Con­tin­u­ant sa plaidoirie, Julien Bay­rou met en avant le « manque de par­ité » de l’émis­sion, où les trois jour­nal­istes sont mas­culins. « Il sem­ble incroy­able qu’une émis­sion puisse en 2015, semaine après semaine, n’offrir qu’un pan­el 100% mas­culin », explique-t-il. Con­fir­mant avoir reçu la plainte, le CSA s’est dit com­pé­tent pour veiller à la « juste représen­ta­tion des femmes et des hommes » dans les médias audio­vi­suels en appli­ca­tion de la loi du 4 août 2014 sur l’é­gal­ité réelle entre les femmes et les hommes.

« Les ser­vices de télévi­sion à car­ac­tère nation­al et les ser­vices de radio appar­tenant à un réseau de dif­fu­sion à car­ac­tère nation­al (…) four­nissent au CSA des indi­ca­teurs quan­ti­tat­ifs et qual­i­tat­ifs sur la représen­ta­tion des femmes et des hommes dans leurs pro­grammes », ajoute le Con­seil.

Quoi qu’il en soit, Jean-Pierre Elk­a­b­bach s’est quant à lui dit « sidéré qu’en 2015, un poli­tique aille se plain­dre et réclamer la cen­sure de la presse ». Et d’a­jouter que si les trois inter­venants sont mas­culins dans son émis­sion, « Europe 1 fait la part belle aux voix féminines comme Michèle Cot­ta, Cather­ine Nay, Anne Sin­clair… L’é­gal­ité s’ap­pré­cie à l’échelle glob­ale de la radio » (Et la part belle à la jeunesse seri­ons-nous ten­tés de rétor­quer ? les trois jour­nal­istes citées cumu­lent quand même 216 ans à elles trois !)

De même pour les invités depuis le début de l’an­née.
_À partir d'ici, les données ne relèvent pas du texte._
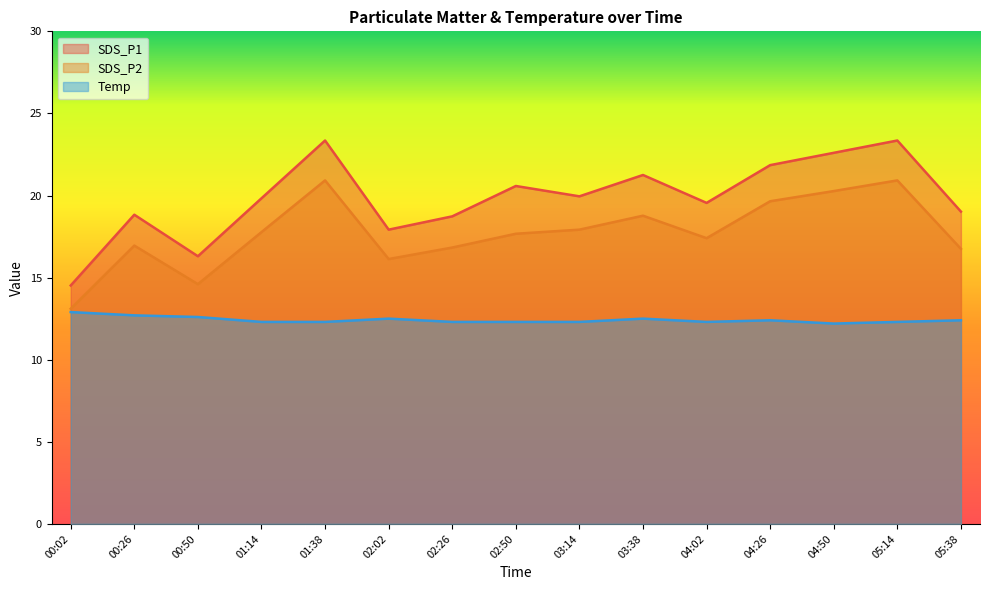

What is the lowest value of the SDS_P1 series?

14.5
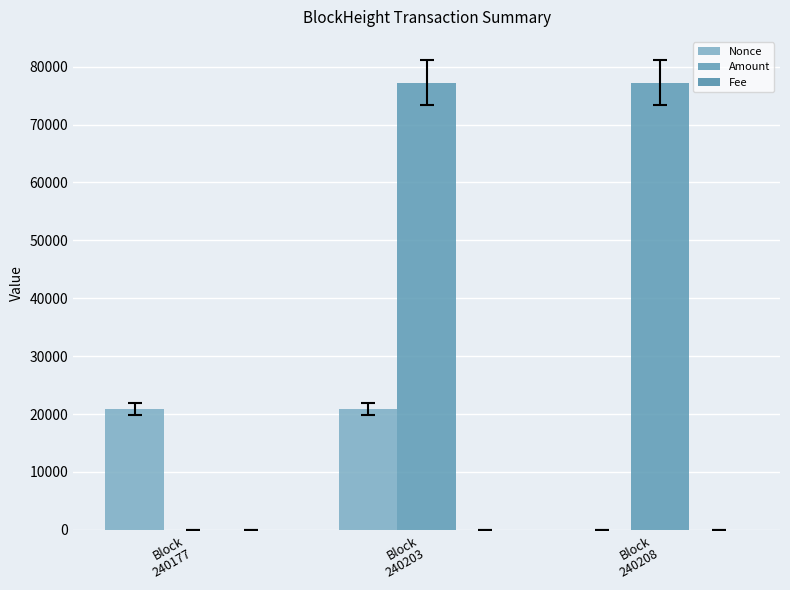

At how many categories does at least one series exceed 25077?

2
S’ils sont majori­taire­ment mas­culins, c’est parce que « ce sont des hommes qui sont aux manettes des secteurs con­cernés par les ques­tions que nous souhaitions abor­der », rien de plus.
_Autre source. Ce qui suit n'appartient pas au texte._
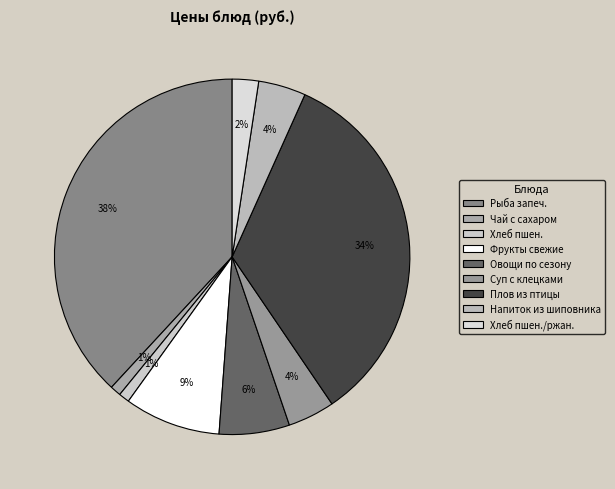

To the nearest percent, what is the difference between the largest and smallest slice percentages?

37%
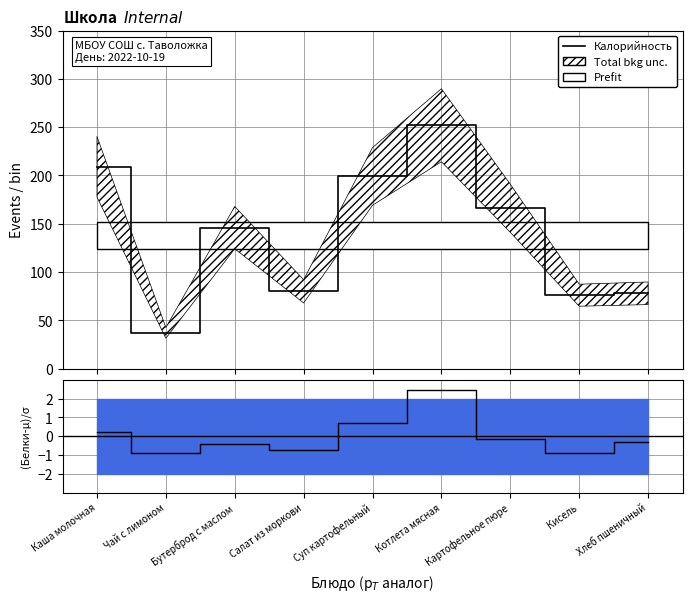

Which series has the largest range (max minus min)?

Калорийность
Se doutant peut-être que son accu­sa­tion en sex­isme allait faire long feu, le porte-parole d’EELV a égale­ment estimé, dans sa let­tre au CSA, qu’au-delà de Cécile Duflot, c’était le par­ti dans son ensem­ble qui était vic­time du mépris d’Elkabbach. Il dénonce « des ques­tions par­faite­ment ori­en­tées assor­ties de remar­ques acerbes et com­men­taires sar­cas­tiques ».
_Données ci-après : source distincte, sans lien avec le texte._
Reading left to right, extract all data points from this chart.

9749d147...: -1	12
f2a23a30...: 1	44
Et de con­clure en jugeant que « les jour­nal­istes ont sys­té­ma­tique­ment dén­i­gré la capac­ité d’EELV et des écol­o­gistes à se présen­ter comme une force autonome et à présen­ter un pro­jet indépen­dant crédi­ble et utile aux citoyens », faisant de l’émis­sion d’Elk­a­b­bach une pure émis­sion de « dés­in­for­ma­tion ».

Elk­a­b­bach est régulière­ment accusé d’être mielleux avec les puis­sants et dur avec les « faibles ». En témoigne notam­ment cette célèbre inter­view de trois syn­di­cal­istes de févri­er 2013 analysé et com­men­té par nos con­frères d’Acrimed.